[Yang Perlu Dikerjakan]:
[A] Terjemahkan kalimat "Sekitar 12% di antaranya adalah limbah kertas, atau setara dengan 4,3 juta ton." dari artikel tentang limbah kertas skripsi ke dalam bahasa Inggris.
[B] Perbarui bagian artikel tentang limbah kertas skripsi dari "Industri pulp dan" sampai "rak, menunggu dilupakan.", dengan kata "Green Campus" diganti menjadi "Kampus Hijau".
[C] Menurut World Wildlife Fund (2021) dalam artikel tentang limbah kertas skripsi, berapa persen dari seluruh penebangan hutan industri global dipakai untuk membuat kertas?

[Teks yang Diberikan]:
=-=-=-=-=
Klikhijau.com – Setiap tahun, ratusan ribu lembar kertas dikorbankan dalam satu ritual akademik yang begitu sakral. Semua dicetak rapi, huruf demi huruf menari di atas lembar putih, namun hanya di satu sisi. Sisi lainnya dibiarkan bersih seolah tabu untuk disentuh, seperti halaman suci yang tak pantas ternoda tinta.
Di tahun 2023, dunia maya sempat dibuat riuh oleh unggahan seorang mahasiswa yang memotret tumpukan skripsi bekas di sebuah kampus negeri. Bertumpuk tak karuan, berdebu, menguning, dan siap dilempar ke tempat sampah. Simbol perjuangan akademik itu berubah jadi limbah. Bukan hanya limbah emosional, tapi juga limbah lingkungan.
Menurut data Kementerian Lingkungan Hidup dan Kehutanan (KLHK) melalui Sistem Informasi Pengelolaan Sampah Nasional (SIPSN), Indonesia memproduksi sekitar 35,83 juta ton sampah pada 2022. Sekitar 12% di antaranya adalah limbah kertas, atau setara dengan 4,3 juta ton.
Dalam dunia pendidikan yang mengklaim diri sebagai pelopor perubahan dan kemajuan, hal-hal kecil seperti ini justru sering luput dari perhatian. Padahal, keputusan sederhana untuk mencetak bolak-balik bisa menjadi langkah kecil yang berdampak besar bagi lingkungan. Tapi tampaknya, bagi sebagian besar institusi akademik, menyelamatkan pohon bukanlah prioritas jika harus mengorbankan “estetika skripsi.”
Industri pulp dan kertas ternyata bukan pemain kecil dalam urusan perusakan alam. World Wildlife Fund (2021) menyebut bahwa hampir separuh atau sekitar 42 persen dari seluruh penebangan hutan industri global digunakan untuk memproduksi kertas. Sebagian besar kertas itu kemudian digunakan satu kali saja sebelum berakhir di tempat sampah atau gudang tua yang tak terjamah.
Begini faktanya!
Kampus-kampus yang gemar memajang label “Green Campus” justru menjadi produsen limbah kertas yang tangguh. Proposal penelitian, laporan magang, tugas akhir, dan tentu saja skripsi, semua diwajibkan dalam bentuk fisik. Bahkan beberapa fakultas dengan bangga meminta tiga hingga lima rangkap salinan, seakan-akan mereka sedang mempersiapkan cetakan ulang untuk penerbit besar. Padahal setelah disidangkan, naskah-naskah itu tak lebih dari arsip pasif yang diletakkan rapi di rak, menunggu dilupakan.
Jika satu mahasiswa saja mencetak 300 lembar untuk satu skripsi, maka satu universitas dengan 10.000 lulusan setahun menghasilkan sekitar 3 juta lembar kertas, atau setara dengan 300 pohon ditebang hanya untuk satu tahun ajaran. Dan itu belum termasuk fotokopi, draft revisi, dan laporan lain yang bertebaran seperti serbuk di ruang tata usaha. Ketika satu printer bekerja keras di ruang skripsi, di tempat lain ada hutan yang pelan-pelan kehilangan kanopinya.
=-=-=-=-=
[Data yang Tersedia]:
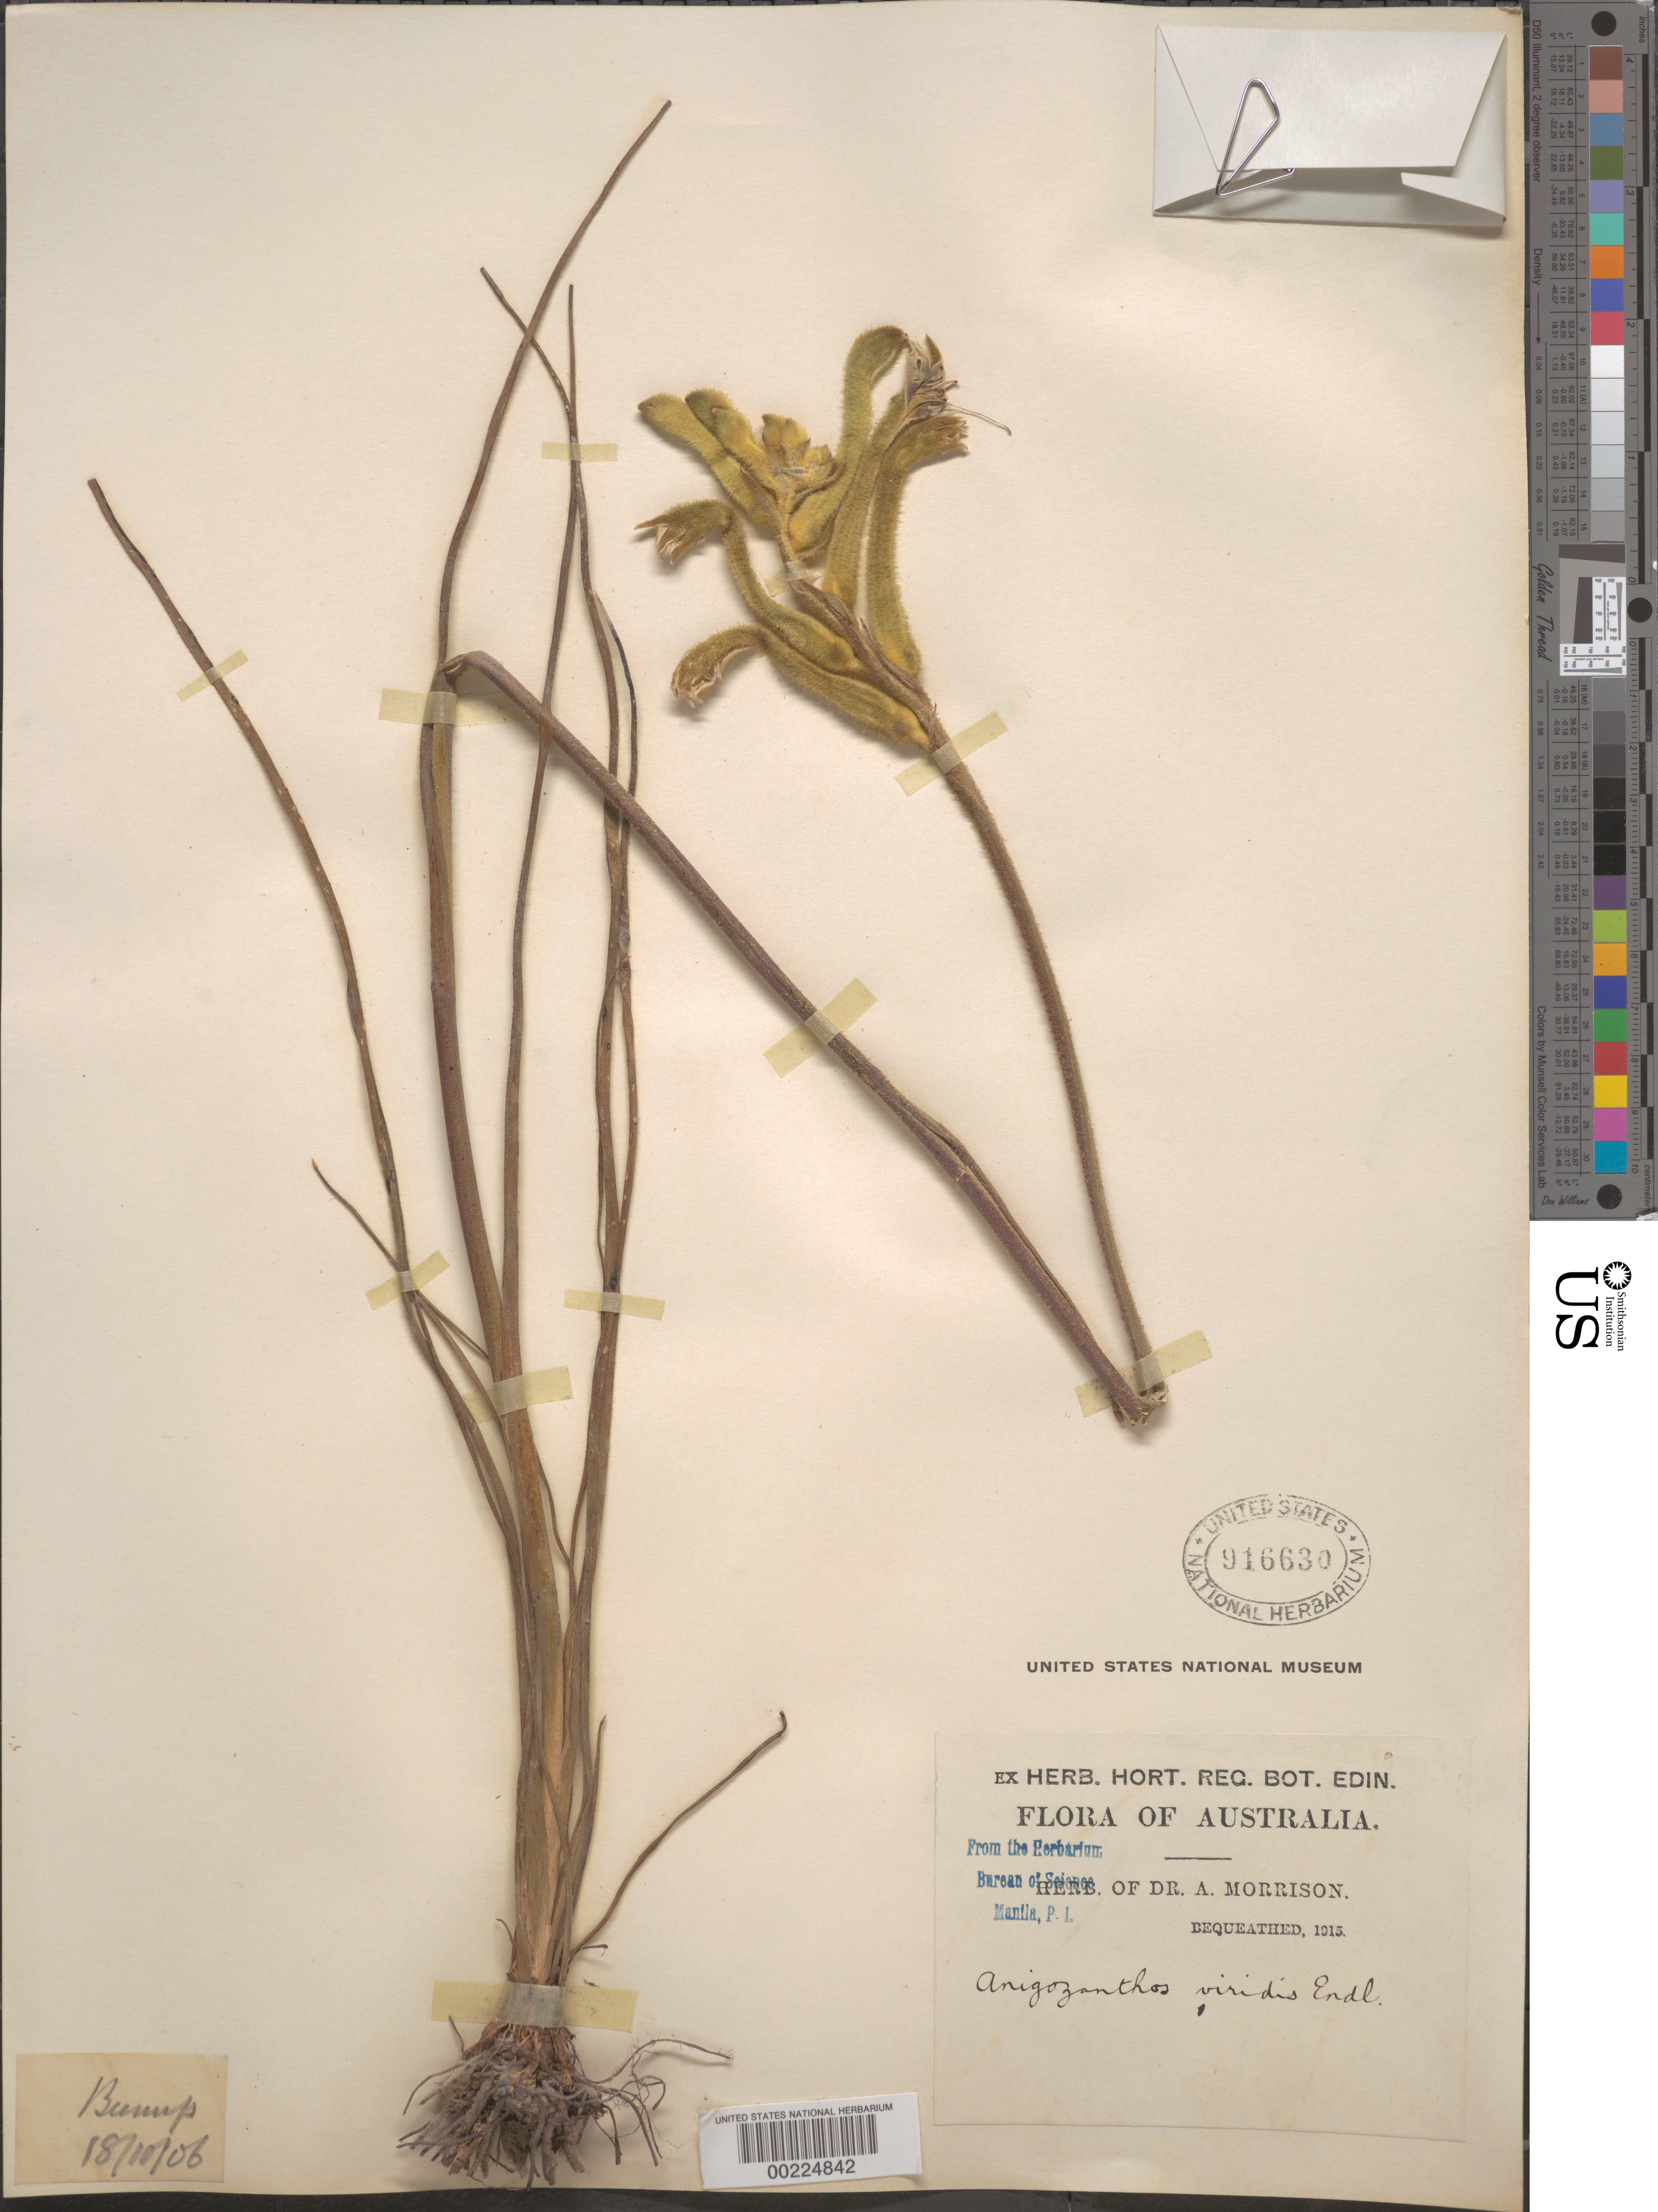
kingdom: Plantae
=-=-=-=-=
[Jawaban]:
[A] About 12% of that was paper waste, or the equivalent of 4.3 million tons.

[B]
Industri pulp dan kertas ternyata bukan pemain kecil dalam urusan perusakan alam. World Wildlife Fund (2021) menyebut bahwa hampir separuh atau sekitar 42 persen dari seluruh penebangan hutan industri global digunakan untuk memproduksi kertas. Sebagian besar kertas itu kemudian digunakan satu kali saja sebelum berakhir di tempat sampah atau gudang tua yang tak terjamah.
Begini faktanya!
Kampus-kampus yang gemar memajang label “Kampus Hijau” justru menjadi produsen limbah kertas yang tangguh. Proposal penelitian, laporan magang, tugas akhir, dan tentu saja skripsi, semua diwajibkan dalam bentuk fisik. Bahkan beberapa fakultas dengan bangga meminta tiga hingga lima rangkap salinan, seakan-akan mereka sedang mempersiapkan cetakan ulang untuk penerbit besar. Padahal setelah disidangkan, naskah-naskah itu tak lebih dari arsip pasif yang diletakkan rapi di rak, menunggu dilupakan.

[C] Sekitar 42 persen.